[Opening Source data section]

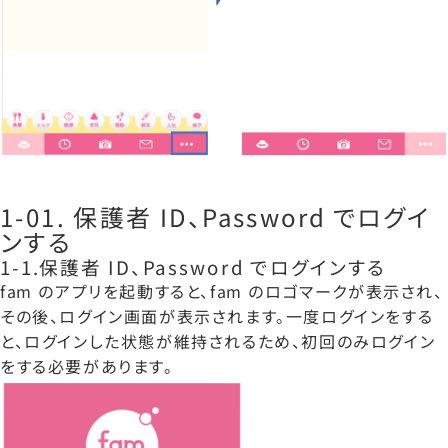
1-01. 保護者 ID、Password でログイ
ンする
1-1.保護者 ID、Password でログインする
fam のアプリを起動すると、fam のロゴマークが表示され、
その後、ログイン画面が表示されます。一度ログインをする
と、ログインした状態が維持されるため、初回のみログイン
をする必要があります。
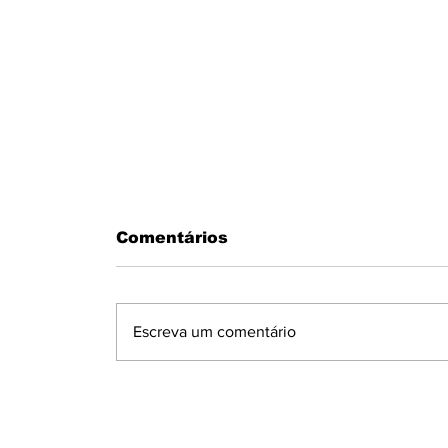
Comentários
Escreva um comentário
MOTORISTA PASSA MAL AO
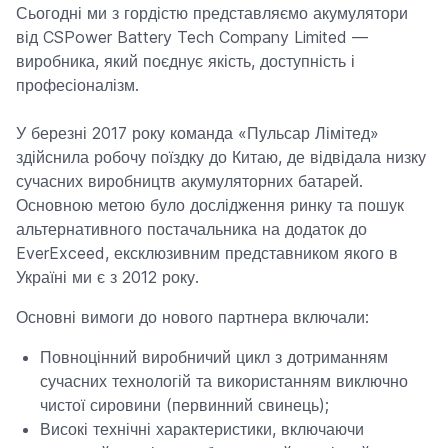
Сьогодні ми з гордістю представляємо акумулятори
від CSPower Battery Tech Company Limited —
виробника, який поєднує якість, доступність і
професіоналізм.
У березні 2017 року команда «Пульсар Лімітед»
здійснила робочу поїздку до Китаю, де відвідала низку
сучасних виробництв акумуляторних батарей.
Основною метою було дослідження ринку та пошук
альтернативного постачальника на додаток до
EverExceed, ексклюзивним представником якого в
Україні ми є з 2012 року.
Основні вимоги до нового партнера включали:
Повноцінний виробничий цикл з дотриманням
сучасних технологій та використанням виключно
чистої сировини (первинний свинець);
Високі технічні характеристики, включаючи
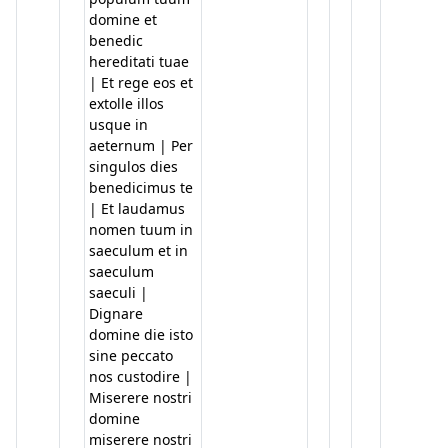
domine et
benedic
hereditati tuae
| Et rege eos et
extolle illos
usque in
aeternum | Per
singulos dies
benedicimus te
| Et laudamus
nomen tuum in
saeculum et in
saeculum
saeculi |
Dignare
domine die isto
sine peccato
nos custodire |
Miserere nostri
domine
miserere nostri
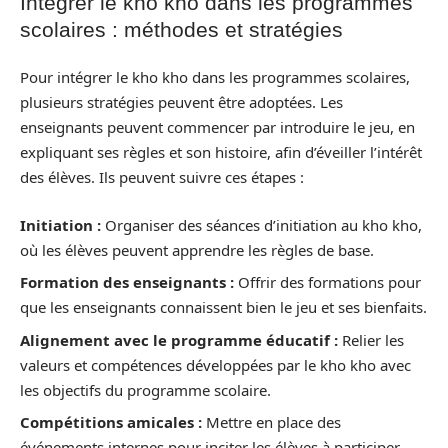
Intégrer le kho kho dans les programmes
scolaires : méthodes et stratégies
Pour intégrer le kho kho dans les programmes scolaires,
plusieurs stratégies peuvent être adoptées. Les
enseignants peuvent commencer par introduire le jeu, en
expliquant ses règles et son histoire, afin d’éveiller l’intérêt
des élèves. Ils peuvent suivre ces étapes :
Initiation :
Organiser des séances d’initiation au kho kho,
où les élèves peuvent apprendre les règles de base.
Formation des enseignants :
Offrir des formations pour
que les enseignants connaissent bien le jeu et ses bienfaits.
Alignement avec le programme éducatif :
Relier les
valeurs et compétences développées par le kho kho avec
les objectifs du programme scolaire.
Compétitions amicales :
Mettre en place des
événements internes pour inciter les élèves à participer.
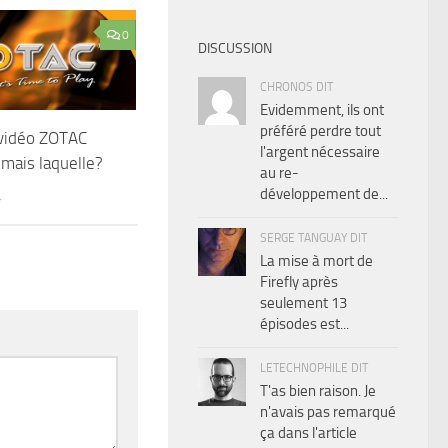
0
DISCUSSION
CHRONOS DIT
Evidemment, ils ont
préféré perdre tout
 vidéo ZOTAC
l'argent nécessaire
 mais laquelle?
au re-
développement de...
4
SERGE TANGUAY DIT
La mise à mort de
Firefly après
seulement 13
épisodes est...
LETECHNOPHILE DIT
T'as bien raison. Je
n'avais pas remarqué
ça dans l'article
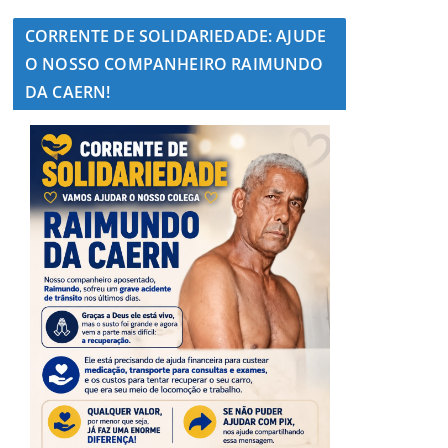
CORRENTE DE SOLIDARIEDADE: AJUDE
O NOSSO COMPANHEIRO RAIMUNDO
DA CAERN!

[Closing Source data section]
[Opening Source data section]

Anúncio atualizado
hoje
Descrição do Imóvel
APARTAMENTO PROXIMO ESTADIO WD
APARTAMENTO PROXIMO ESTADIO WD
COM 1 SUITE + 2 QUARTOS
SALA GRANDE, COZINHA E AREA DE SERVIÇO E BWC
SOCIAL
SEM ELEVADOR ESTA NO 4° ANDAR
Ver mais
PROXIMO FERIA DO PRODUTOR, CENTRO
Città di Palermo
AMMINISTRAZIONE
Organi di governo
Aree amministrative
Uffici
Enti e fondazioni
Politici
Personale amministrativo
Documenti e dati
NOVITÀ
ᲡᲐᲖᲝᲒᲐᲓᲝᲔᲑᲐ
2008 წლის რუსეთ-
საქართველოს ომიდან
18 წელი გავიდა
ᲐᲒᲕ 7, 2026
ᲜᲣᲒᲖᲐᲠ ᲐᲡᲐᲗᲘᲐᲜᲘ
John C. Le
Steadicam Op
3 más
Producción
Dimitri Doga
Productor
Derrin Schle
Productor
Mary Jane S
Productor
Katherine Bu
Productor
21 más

[Closing Source data section]

Copy out word for word the lines of the items starting at the line that contains "Сьогодні ми з" and ending at the line that contains "Основні вимоги до", with both of those lines included.

Сьогодні ми з гордістю представляємо акумулятори
від CSPower Battery Tech Company Limited —
виробника, який поєднує якість, доступність і
професіоналізм.
У березні 2017 року команда «Пульсар Лімітед»
здійснила робочу поїздку до Китаю, де відвідала низку
сучасних виробництв акумуляторних батарей.
Основною метою було дослідження ринку та пошук
альтернативного постачальника на додаток до
EverExceed, ексклюзивним представником якого в
Україні ми є з 2012 року.
Основні вимоги до нового партнера включали:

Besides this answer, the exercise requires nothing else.